Tuesday, April 12, 2005

Bob Has a Button-Down Mind...

Would you believe that as I write this, the first season of The Bob Newhart Show is # 9 on Amazon's list of top-selling DVDs? Way to go, Bob.

The quality of the set isn't anything special. The prints in the DVD set of the first season of The Mary Tyler Moore Show looked significantly better than I'd ever seen most of these episodes before; by contrast, the print quality of the Bob Newhart episodes vary heavily from episode to episode: some look very good, others not.
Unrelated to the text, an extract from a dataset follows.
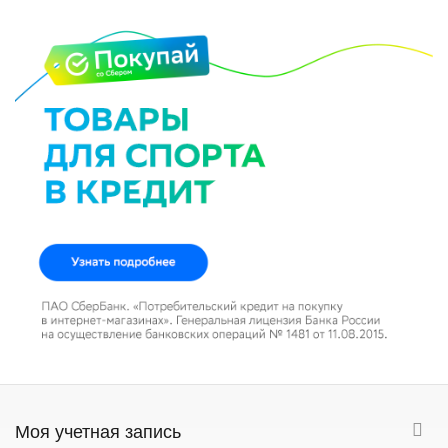
Моя учетная запись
It's all right, and the episodes are all uncut, but you're not likely to be blown away by it; it's a shame that better prints aren't available, because there are a few Bob Newhart episodes that still exist in first-class prints (the fourth-season episode "Death of a Fruit Man" was one of them, as I recall), and they give an idea of how good the show would look and sound with restored picture and sound. Oh, well.

The first season is a bit bland at times, I think -- it's very heavily dependent on the same kind of low-key, polite humor that characterized the first few seasons of The Mary Tyler Moore Show. The show really hit its stride around the fourth season, when the creators, David Davis and Lorenzo Music, left the show and were replaced as showrunners by the young team of Jay Tarses and Tom Patchett: they started to go for less polite humor, wackier plots, more cartoonish characterization -- Howard Borden was somewhat normal in the first season; by the end of the series he was of sub-Homer-Simpson intelligence -- and a somewhat darker tone. (The above-mentioned "Death of a Fruit Man," where one of Bob's patients dies a bizarre death, is a funnier and darker examination of death and our reactions to it than Mary Tyler Moore's "Chuckles Bites the Dust.")

The darker humor came from Tarses, one of the most iconoclastic people ever to work in the TV writing business (Lynne Farr, one of the writers on Bob Newhart, recalls working with him here), but it also brought the show closer to Newhart's strengths, as a lot of his standup is pretty dark if you examine it closely: it's full of driving instructors who literally fear for their lives, miserable accountants who spent 50 years coming to work drunk, kiddie-show hosts who encourage kids to put sponsors on a blacklist... as Newhart himself has said, he tends to do routines where he plays people he doesn't like very much.

The weakest character on the show, I think, was Jerry, played by Peter Bonerz; in the original pilot (which was supposed to be included with this DVD set, but wasn't), he was a psychiatrist, and they made him a dentist in the series proper -- obviously inspired by that other sitcom Jerry, Jerry Helper on The Dick Van Dyke Show -- but they never gave him much of a characterization, and his episodes are often the weakest. Peter Bonerz had an improv comedy background, but on Bob Newhart he didn't get all that much to do that was funny, and as the show went on he started to concentrate more on directing, as his character was de-emphasized in favor of Bob's patients. There's an article that discusses the show with Bonerz, though the article is more about the current state of the sitcom than it is about the show itself.